In a recent study of Los Angeles County, Asch et al. [10] similarly reported lower drug resistance among HIV-infected individuals (4 versus 13%). Although it appears that their results and ours are in concordance, there are important differences. In our TB population, initial resistance occurred in 8% of cases, whereas in their study initial resistance occurred in 11% of cases. Furthermore, we showed the percentage of initial drug resistance based on eight different drugs, whereas their data was based only on isoniazid initial resistance. Had we restricted our data in a similar way, initial resistance in Los Angeles County would be three times greater than in Tarrant County (11 versus 3.6%). The use of universal directly observable therapy for the past 10 years may account for this observation.

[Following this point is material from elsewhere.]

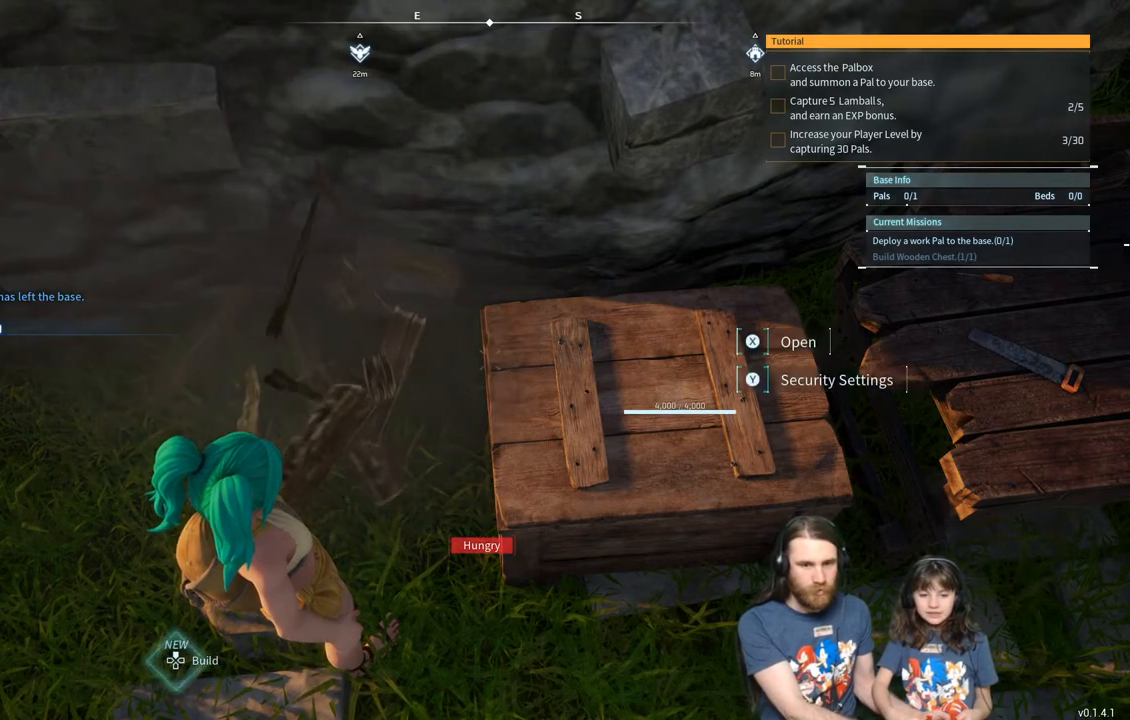
{"buttons": [], "left_stick": "center", "right_stick": "center", "events": []}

New York City occupies a unique although not singular position relative to TB control. Decreased funding occurring concurrently with the HIV epidemic resulted in a public health infrastructure that was susceptible to outbreaks of drug-resistant TB among both HIV-positive and negative persons. This condition, although most evident in New York City, occurred to a lesser extent in other major urban centers in the United States. Brudney and Dobkin [12] reviewed the resurgence of TB in New York City and they made the salient observation that 89% of persons discharged on TB treatment were lost to follow-up and did not complete therapy. Thus, incomplete treatment and not HIV infection may be hypothesized to account for the increase in resistance. Similarly, O'Brien [8] and Reichman [13] have reviewed drug-resistant TB and emphasize that the problem is predominantly due to failure in therapy.

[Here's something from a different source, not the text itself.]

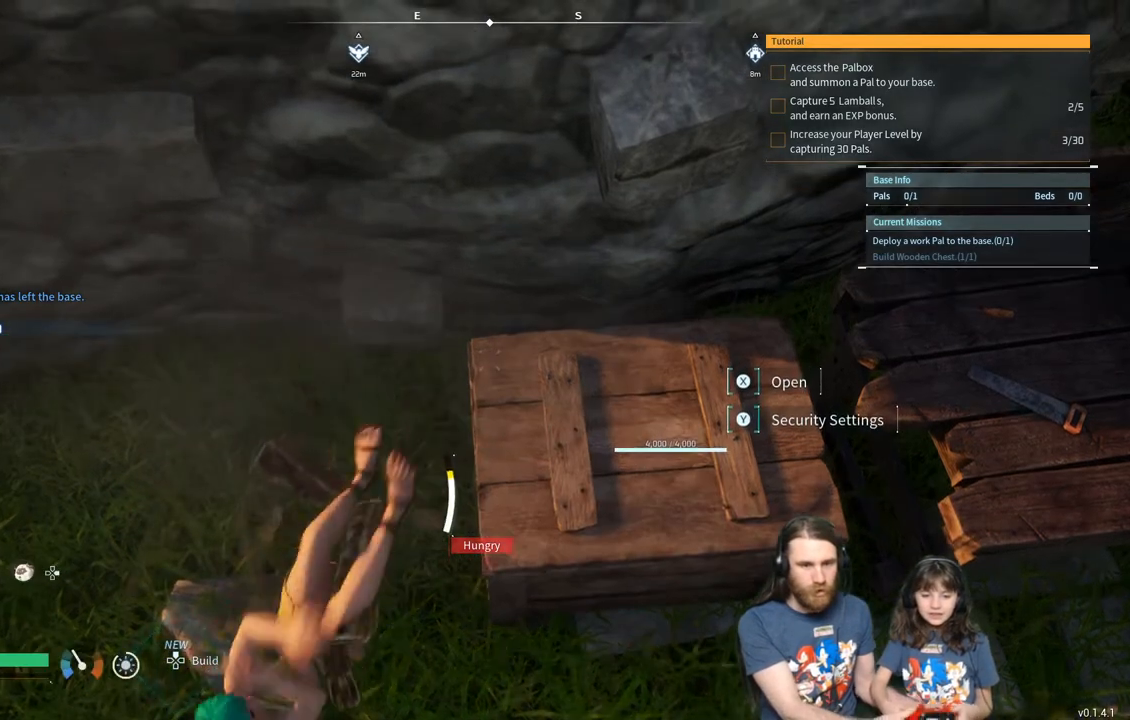
{"buttons": [], "left_stick": "center", "right_stick": "center", "events": []}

Patients with HIV who become infected with TB are more likely to progress rapidly to active disease [14]. Thus, resistance patterns in HIV-infected individuals more closely reflect the current resistance patterns of the community. By contrast, disease occurring in HIV-negative individuals reflects the resistance patterns at the time of their infection, which was likely to be years to decades earlier. National surveillance data [8,9] indicate that resistance increased from just over 5% in the early 1980s to over 14% in 1991. When earlier studies are reviewed in light of our data, it appears that HIV coinfection does not increase the risk of drug resistance, but rather that the problem of increased drug resistance in these communities is manifested sooner in HIV-infected patients.

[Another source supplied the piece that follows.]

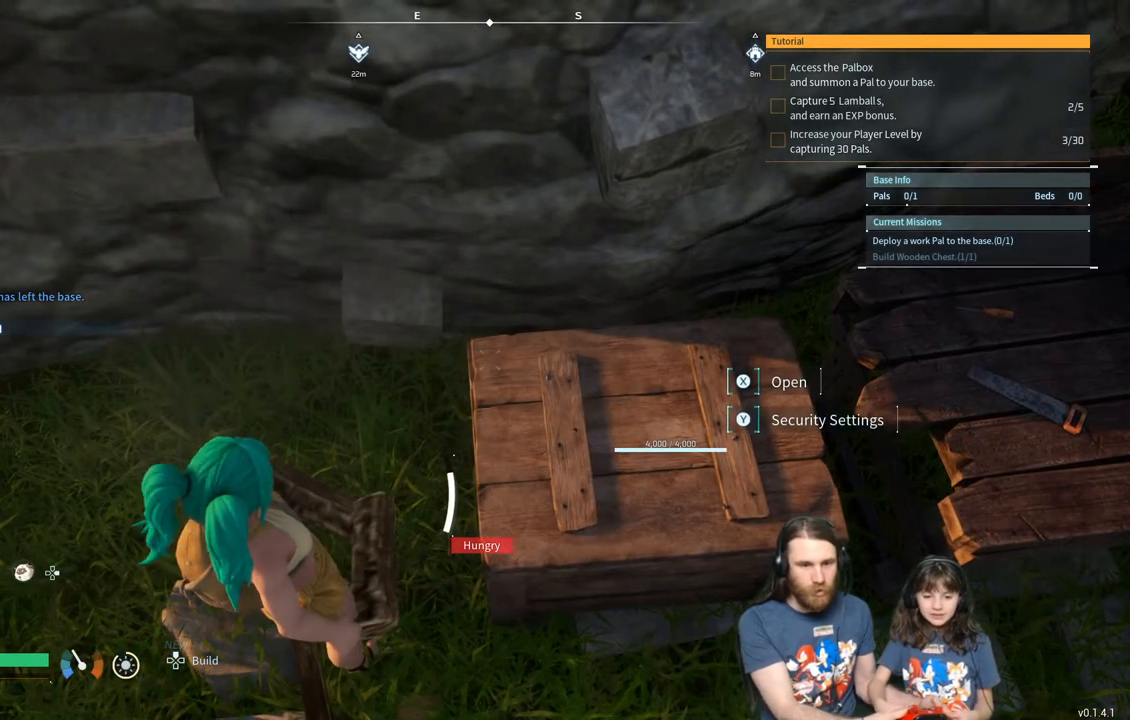
{"buttons": [], "left_stick": "center", "right_stick": "center", "events": []}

Our data provide direct evidence that drug resistance is not an intrinsic feature of HIV infection, as neither initial nor acquired resistance was associated with HIV infection. In populations that have experienced a loss of TB control, published data [6,11] indicate that drug-resistant TB, although more common in HIV-positive persons (16-37%), is also highly prevalent in HIV-negative individuals (17-19%). These resistance rates are two to four times greater than the resistance rates found in Tarrant County where universal directly observed therapy has been used for more than a decade. This adherence-enhancing strategy has already been demonstrated to reduce initial and acquired resistance [15]. These decreases occurred during the same time-frame that resistance was increasing nationally. Chemotherapy of patients is a TB control measure required for the protection of the public, as well as for the treatment of the individual patient. Non-adherence not only leads to increased resistance but also to higher relapse rates, poor therapy completion rates and more disease transmission. The control of drug-resistant TB requires aggressive implementation of currently recommended TB control measures, which include the expanded use of directly observed therapy.
Acknowledgements
The authors thank J. Cowles of the Texas Department of Health for data collection assistance.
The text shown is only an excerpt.